### BRANO FORNITO

----------

Se è discutibile la didattica per competenze cognitive (criticata da diversi fronti), quella delle competenze non cognitive sembra delirante per la sua presunzione di onnipotenza pedagogica.
In pratica, davanti all’ansia, all’infelicità, al malessere, all’instabilità emotiva, all’inaffidabilità, all’incoscienza ecc., che causano l’insuccesso scolastico, si dovrebbe rispondere con l’induzione di posture diverse, come se fosse possibile “insegnare” la felicità, il benessere, la stabilità emotiva, la coscienziosità ecc., al modo in cui si insegnano le tabelline e le poesie di Leopardi! Sembra che il progetto tratti con grande superficialità i problemi a cui vuole rispondere, riducendone la soluzione
all’uso di strumenti e abilità, per il raggiungimento dell’atteso effetto comportamentale, che nulla distinguerebbe da un’ipocrita simulazione.
Le competenze riguardano per definizione il fare ma non arrivano alla sfera dell’essere, al “cuore” della persona. Com’è possibile essere felici semplicemente ignorando le paure, la povertà, la disintegrazione sociale, la guerra, la malattia e la morte, la realtà evidente del male nel mondo? Il problema del male richiede risposte vere, che si trovano solo nella visione cristiana del mondo. A monte dell’abbandono scolastico, ci sono realtà sociali e famigliari che richiedono ben altro che sofisticati modelli psico pedagogici.

----------

### IL TUO COMPITO
Riprendi il brano sulla didattica delle competenze non cognitive e scrivine il seguito a partire dalla sua ultima frase.

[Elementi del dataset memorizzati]
----------

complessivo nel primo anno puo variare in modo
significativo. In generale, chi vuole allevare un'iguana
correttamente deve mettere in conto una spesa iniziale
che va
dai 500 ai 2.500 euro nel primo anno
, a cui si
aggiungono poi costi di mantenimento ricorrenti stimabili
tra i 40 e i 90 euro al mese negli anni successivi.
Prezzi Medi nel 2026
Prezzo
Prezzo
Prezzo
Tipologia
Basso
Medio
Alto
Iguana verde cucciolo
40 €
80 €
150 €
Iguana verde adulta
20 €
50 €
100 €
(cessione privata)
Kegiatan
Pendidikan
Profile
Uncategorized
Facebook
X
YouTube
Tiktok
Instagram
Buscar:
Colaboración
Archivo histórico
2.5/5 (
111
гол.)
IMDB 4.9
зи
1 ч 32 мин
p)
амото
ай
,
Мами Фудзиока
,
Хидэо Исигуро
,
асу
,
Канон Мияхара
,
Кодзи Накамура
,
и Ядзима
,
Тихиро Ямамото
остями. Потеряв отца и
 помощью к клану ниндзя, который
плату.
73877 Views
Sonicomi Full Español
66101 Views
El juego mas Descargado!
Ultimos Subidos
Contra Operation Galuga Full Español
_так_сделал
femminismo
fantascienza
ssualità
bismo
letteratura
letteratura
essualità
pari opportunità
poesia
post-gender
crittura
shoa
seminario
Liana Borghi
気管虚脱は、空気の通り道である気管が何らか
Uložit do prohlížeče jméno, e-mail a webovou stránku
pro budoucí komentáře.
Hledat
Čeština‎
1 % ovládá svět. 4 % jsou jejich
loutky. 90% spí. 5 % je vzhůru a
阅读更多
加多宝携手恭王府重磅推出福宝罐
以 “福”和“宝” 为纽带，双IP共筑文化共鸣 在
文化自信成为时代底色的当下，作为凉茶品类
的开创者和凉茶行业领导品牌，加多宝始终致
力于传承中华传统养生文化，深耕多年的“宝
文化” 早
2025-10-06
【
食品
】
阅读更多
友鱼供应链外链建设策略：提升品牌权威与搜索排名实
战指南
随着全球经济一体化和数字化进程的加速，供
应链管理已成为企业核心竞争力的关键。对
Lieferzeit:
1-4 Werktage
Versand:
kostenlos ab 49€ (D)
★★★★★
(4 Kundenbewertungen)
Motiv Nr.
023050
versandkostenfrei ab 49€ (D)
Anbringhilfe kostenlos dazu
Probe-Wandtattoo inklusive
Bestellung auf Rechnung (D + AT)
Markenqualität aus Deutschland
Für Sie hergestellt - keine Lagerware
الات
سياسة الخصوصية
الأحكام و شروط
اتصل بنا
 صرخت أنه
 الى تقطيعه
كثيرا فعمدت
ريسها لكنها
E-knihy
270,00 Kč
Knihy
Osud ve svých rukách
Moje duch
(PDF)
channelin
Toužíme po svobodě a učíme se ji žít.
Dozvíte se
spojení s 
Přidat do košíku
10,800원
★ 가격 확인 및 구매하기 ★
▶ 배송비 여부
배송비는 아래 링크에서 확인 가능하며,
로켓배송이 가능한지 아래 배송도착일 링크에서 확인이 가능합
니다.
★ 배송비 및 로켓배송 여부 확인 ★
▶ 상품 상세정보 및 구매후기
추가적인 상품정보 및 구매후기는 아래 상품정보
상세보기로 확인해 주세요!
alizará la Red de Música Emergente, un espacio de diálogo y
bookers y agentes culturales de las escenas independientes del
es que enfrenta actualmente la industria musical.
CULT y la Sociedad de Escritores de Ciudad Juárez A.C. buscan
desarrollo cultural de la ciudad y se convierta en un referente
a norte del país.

----------

### RISPOSTA AL COMPITO
Si noti bene: l’idea di persona umana che sta alla base di tale progetto è tratta dalla macchina, il cui funzionamento è garantito da una corretta meccanica. Ma la complessità e la profondità della persona umana rivelano l’immagine di Chi l’ha progettata. Gli studenti, come persone, hanno una propria sfera di inviolabilità che non consente alla scuola di oltrepassare il limite che separa l’insegnamento dal condizionamento. L’interiorità, l’essere personale è una sfera che solo Dio può toccare. L’essere amichevoli, responsabili, stare bene con se stessi e con gli altri, essere affidabili, stabili emotivamente, felici, è una condizione che va al di là delle capacità dell’istruzione scolastica.
Infatti, essa, tramite i suoi operatori e il clima di apprendimento da loro instaurato, può insegnare solo un comportamento improntato alla gentilezza e al rispetto umano, competenze queste comprese nel lavoro dell’insegnante, al quale è richiesto di fornire un esempio di vita che esprime tali virtù. La scuola poi lavora in stretta connessione alla famiglia, che a sua volta è chiamata a provvedere alla “buona educazione”. Il fatto che ciò non sempre si verifichi non giustifica il trasferimento di tale responsabilità dalla sua sede naturale a quella scolastica. Non si può sovraccaricare la scuola di tutte le necessità educative delle giovani generazioni, perché non è questo il suo compito, e le difficoltà scolastiche degli ultimi decenni dimostrano la fallibilità di questo tentativo. Perciò non possiamo accogliere favorevolmente l’introduzione delle competenze non cognitive nella scuola e lo consideriamo un intervento miope e sbagliato.
La scuola deve riconoscere i propri limiti di competenza e di azione e le istituzioni che la governano dovrebbero saper individuare il campo d’azione che le spetta, supportando inoltre l’istituzione della famiglia nella formazione alla genitorialità.